- _Activity_
Could you write out the records below exactly as they appear, leaving out any pictures?

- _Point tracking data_
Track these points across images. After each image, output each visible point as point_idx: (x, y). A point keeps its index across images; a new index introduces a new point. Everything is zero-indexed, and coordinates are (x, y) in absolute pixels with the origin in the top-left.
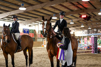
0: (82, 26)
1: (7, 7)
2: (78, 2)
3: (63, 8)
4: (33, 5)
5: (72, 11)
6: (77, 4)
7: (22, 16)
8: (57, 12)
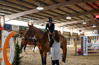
0: (93, 26)
1: (23, 6)
2: (93, 3)
3: (78, 8)
4: (49, 5)
5: (86, 11)
6: (92, 4)
7: (36, 16)
8: (71, 12)
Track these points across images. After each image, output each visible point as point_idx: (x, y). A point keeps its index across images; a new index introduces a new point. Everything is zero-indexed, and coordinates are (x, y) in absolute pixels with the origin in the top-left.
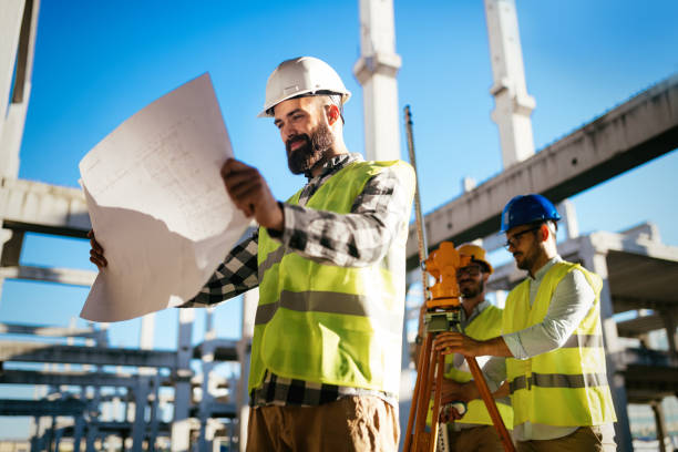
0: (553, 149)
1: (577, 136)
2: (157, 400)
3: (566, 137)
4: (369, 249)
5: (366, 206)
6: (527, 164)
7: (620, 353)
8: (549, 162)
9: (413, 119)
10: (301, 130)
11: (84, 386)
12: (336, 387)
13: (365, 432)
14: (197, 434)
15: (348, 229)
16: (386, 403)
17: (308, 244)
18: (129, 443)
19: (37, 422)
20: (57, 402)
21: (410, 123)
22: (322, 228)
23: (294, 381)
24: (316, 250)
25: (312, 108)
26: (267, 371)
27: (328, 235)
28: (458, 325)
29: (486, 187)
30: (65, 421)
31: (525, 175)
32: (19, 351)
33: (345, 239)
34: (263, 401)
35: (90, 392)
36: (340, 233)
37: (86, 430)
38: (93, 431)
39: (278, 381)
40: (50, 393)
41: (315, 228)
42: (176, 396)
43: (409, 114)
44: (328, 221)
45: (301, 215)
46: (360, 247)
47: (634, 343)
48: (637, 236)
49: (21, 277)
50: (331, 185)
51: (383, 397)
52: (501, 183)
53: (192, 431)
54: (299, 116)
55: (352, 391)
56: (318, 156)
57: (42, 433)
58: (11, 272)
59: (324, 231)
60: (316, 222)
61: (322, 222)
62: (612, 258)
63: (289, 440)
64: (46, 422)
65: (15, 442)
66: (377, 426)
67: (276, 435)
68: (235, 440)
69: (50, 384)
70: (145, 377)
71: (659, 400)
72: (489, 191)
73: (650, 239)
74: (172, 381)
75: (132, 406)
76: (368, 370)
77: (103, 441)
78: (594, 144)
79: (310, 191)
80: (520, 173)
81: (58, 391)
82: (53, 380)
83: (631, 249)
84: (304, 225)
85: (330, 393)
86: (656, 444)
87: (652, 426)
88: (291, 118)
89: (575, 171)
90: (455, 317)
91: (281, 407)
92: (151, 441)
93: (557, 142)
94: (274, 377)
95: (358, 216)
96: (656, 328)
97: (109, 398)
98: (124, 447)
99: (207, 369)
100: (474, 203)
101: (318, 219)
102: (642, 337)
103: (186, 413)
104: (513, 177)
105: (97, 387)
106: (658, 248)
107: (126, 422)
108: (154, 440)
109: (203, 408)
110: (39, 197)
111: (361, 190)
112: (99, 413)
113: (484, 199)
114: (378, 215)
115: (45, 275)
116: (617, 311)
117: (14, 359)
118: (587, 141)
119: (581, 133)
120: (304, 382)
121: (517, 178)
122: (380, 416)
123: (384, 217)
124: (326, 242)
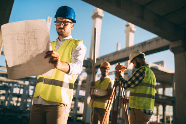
8: (132, 50)
11: (9, 83)
18: (20, 99)
30: (3, 92)
31: (127, 51)
71: (158, 106)
75: (22, 90)
100: (115, 56)
102: (157, 89)
105: (13, 84)
112: (13, 91)
118: (141, 46)
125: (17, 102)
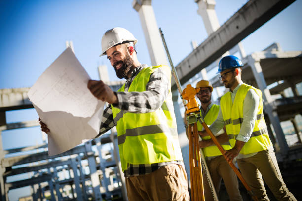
0: (227, 24)
1: (237, 15)
2: (82, 166)
3: (232, 17)
4: (155, 104)
5: (151, 86)
6: (217, 32)
7: (273, 102)
8: (226, 29)
9: (163, 33)
10: (119, 59)
11: (48, 168)
12: (157, 164)
13: (173, 179)
14: (102, 176)
15: (145, 98)
16: (178, 165)
17: (129, 107)
18: (74, 187)
19: (33, 187)
20: (38, 177)
21: (162, 35)
22: (134, 100)
23: (140, 165)
24: (133, 109)
25: (122, 50)
26: (128, 164)
27: (137, 102)
28: (201, 119)
29: (202, 46)
30: (44, 184)
31: (217, 37)
32: (17, 160)
33: (144, 102)
34: (129, 176)
35: (52, 170)
36: (142, 100)
37: (54, 186)
38: (57, 186)
39: (134, 166)
40: (35, 174)
41: (131, 100)
42: (89, 162)
43: (161, 31)
44: (136, 96)
45: (125, 96)
46: (151, 104)
47: (279, 96)
48: (272, 50)
49: (8, 129)
50: (136, 81)
51: (176, 163)
52: (208, 43)
53: (99, 176)
54: (117, 54)
55: (164, 164)
56: (128, 69)
57: (36, 191)
58: (4, 128)
59: (135, 101)
60: (131, 98)
61: (134, 97)
62: (263, 62)
63: (144, 189)
64: (36, 187)
65: (25, 197)
66: (177, 176)
67: (137, 187)
68: (118, 175)
69: (34, 171)
70: (74, 159)
71: (294, 118)
72: (203, 47)
73: (277, 50)
74: (86, 157)
75: (71, 171)
76: (168, 154)
77: (63, 188)
78: (245, 18)
79: (128, 85)
80: (215, 37)
81: (38, 172)
82: (35, 169)
83: (270, 56)
84: (126, 100)
85: (155, 167)
86: (295, 135)
87: (293, 129)
88: (114, 55)
89: (238, 31)
90: (199, 115)
91: (137, 177)
92: (83, 183)
93: (229, 20)
94: (131, 165)
95: (148, 91)
96: (287, 87)
97: (61, 170)
98: (72, 189)
99: (99, 149)
100: (198, 54)
101: (132, 96)
102: (282, 93)
103: (95, 169)
104: (212, 39)
105: (54, 167)
106: (281, 53)
107: (70, 178)
108: (84, 183)
109: (102, 165)
110: (8, 95)
111: (148, 80)
112: (58, 178)
113: (202, 52)
114: (156, 90)
115: (19, 125)
116: (268, 84)
117: (15, 164)
118: (241, 17)
119: (238, 14)
120: (144, 165)
121: (214, 40)
122: (177, 171)
123: (159, 90)
124: (136, 105)
125: (72, 191)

- _Result of the exercise_
Track these points across images. After each image, output each visible point as point_idx: (x, y). A point keeps its index across images; a new index introduces a new point. Everything is zero-indexed, and coordinates are (x, y) in absolute pixels with the origin in the top-left.
0: (82, 26)
1: (7, 7)
2: (78, 2)
3: (63, 8)
4: (33, 5)
5: (72, 11)
6: (77, 4)
7: (22, 16)
8: (57, 12)
0: (93, 26)
1: (23, 6)
2: (93, 3)
3: (78, 8)
4: (49, 5)
5: (86, 11)
6: (92, 4)
7: (36, 16)
8: (71, 12)
Track these points across images. After each image, output each visible point as point_idx: (x, y). A point keeps its index across images; a new index introduces a new point. Everything is zero-indexed, and coordinates are (x, y) in absolute pixels with the origin in the top-left.
0: (553, 149)
1: (577, 136)
2: (157, 400)
3: (566, 137)
4: (369, 249)
5: (366, 206)
6: (527, 164)
7: (620, 353)
8: (549, 162)
9: (413, 119)
10: (301, 130)
11: (84, 386)
12: (336, 387)
13: (365, 432)
14: (197, 434)
15: (348, 229)
16: (386, 403)
17: (308, 244)
18: (129, 443)
19: (37, 422)
20: (57, 402)
21: (410, 123)
22: (322, 228)
23: (294, 381)
24: (316, 250)
25: (312, 108)
26: (267, 371)
27: (328, 235)
28: (458, 325)
29: (486, 187)
30: (65, 421)
31: (525, 175)
32: (19, 351)
33: (345, 239)
34: (263, 401)
35: (90, 392)
36: (340, 233)
37: (86, 430)
38: (93, 431)
39: (278, 381)
40: (50, 393)
41: (315, 228)
42: (176, 396)
43: (409, 114)
44: (328, 221)
45: (301, 215)
46: (360, 247)
47: (634, 343)
48: (637, 236)
49: (21, 277)
50: (331, 185)
51: (383, 397)
52: (501, 183)
53: (192, 431)
54: (299, 116)
55: (352, 391)
56: (318, 156)
57: (42, 433)
58: (11, 272)
59: (324, 231)
60: (316, 222)
61: (322, 222)
62: (612, 258)
63: (289, 440)
64: (46, 422)
65: (15, 442)
66: (377, 426)
67: (276, 435)
68: (235, 440)
69: (50, 384)
70: (145, 377)
71: (659, 400)
72: (489, 191)
73: (650, 239)
74: (172, 381)
75: (132, 406)
76: (368, 370)
77: (103, 441)
78: (594, 144)
79: (310, 191)
80: (520, 173)
81: (58, 391)
82: (53, 380)
83: (631, 249)
84: (304, 225)
85: (330, 393)
86: (656, 444)
87: (652, 426)
88: (291, 118)
89: (575, 171)
90: (455, 317)
91: (281, 407)
92: (151, 441)
93: (557, 142)
94: (274, 377)
95: (358, 216)
96: (656, 328)
97: (109, 398)
98: (124, 447)
99: (207, 369)
100: (474, 203)
101: (318, 219)
102: (642, 337)
103: (186, 413)
104: (513, 177)
105: (97, 387)
106: (658, 248)
107: (126, 422)
108: (154, 440)
109: (203, 408)
110: (39, 197)
111: (361, 190)
112: (99, 413)
113: (484, 199)
114: (378, 215)
115: (45, 275)
116: (617, 311)
117: (14, 359)
118: (587, 141)
119: (581, 133)
120: (304, 382)
121: (517, 178)
122: (380, 416)
123: (384, 217)
124: (326, 242)
8: (132, 50)
11: (9, 83)
18: (20, 99)
30: (3, 92)
31: (127, 51)
71: (158, 106)
75: (22, 90)
100: (115, 56)
102: (157, 89)
105: (13, 84)
112: (13, 91)
118: (141, 46)
125: (17, 102)
0: (227, 24)
1: (237, 15)
2: (82, 166)
3: (232, 17)
4: (155, 104)
5: (151, 86)
6: (217, 32)
7: (273, 102)
8: (226, 29)
9: (163, 33)
10: (119, 59)
11: (48, 168)
12: (157, 164)
13: (173, 179)
14: (102, 176)
15: (145, 98)
16: (178, 165)
17: (129, 107)
18: (74, 187)
19: (33, 187)
20: (38, 177)
21: (162, 35)
22: (134, 100)
23: (140, 165)
24: (133, 109)
25: (122, 50)
26: (128, 164)
27: (137, 102)
28: (201, 119)
29: (202, 46)
30: (44, 184)
31: (217, 37)
32: (17, 160)
33: (144, 102)
34: (129, 176)
35: (52, 170)
36: (142, 100)
37: (54, 186)
38: (57, 186)
39: (134, 166)
40: (35, 174)
41: (131, 100)
42: (89, 162)
43: (161, 31)
44: (136, 96)
45: (125, 96)
46: (151, 104)
47: (279, 96)
48: (272, 50)
49: (8, 129)
50: (136, 81)
51: (176, 163)
52: (208, 43)
53: (99, 176)
54: (117, 54)
55: (164, 164)
56: (128, 69)
57: (36, 191)
58: (4, 128)
59: (135, 101)
60: (131, 98)
61: (134, 97)
62: (263, 62)
63: (144, 189)
64: (36, 187)
65: (25, 197)
66: (177, 176)
67: (137, 187)
68: (118, 175)
69: (34, 171)
70: (74, 159)
71: (294, 118)
72: (203, 47)
73: (277, 50)
74: (86, 157)
75: (71, 171)
76: (168, 154)
77: (63, 188)
78: (245, 18)
79: (128, 85)
80: (215, 37)
81: (38, 172)
82: (35, 169)
83: (270, 56)
84: (126, 100)
85: (155, 167)
86: (295, 135)
87: (293, 129)
88: (114, 55)
89: (238, 31)
90: (199, 115)
91: (137, 177)
92: (83, 183)
93: (229, 20)
94: (131, 165)
95: (148, 91)
96: (287, 87)
97: (61, 170)
98: (72, 189)
99: (99, 149)
100: (198, 54)
101: (132, 96)
102: (282, 93)
103: (95, 169)
104: (212, 39)
105: (54, 167)
106: (281, 53)
107: (70, 178)
108: (84, 183)
109: (102, 165)
110: (8, 95)
111: (148, 80)
112: (58, 178)
113: (202, 52)
114: (156, 90)
115: (19, 125)
116: (268, 84)
117: (15, 164)
118: (241, 17)
119: (238, 14)
120: (144, 165)
121: (214, 40)
122: (177, 171)
123: (159, 90)
124: (136, 105)
125: (72, 191)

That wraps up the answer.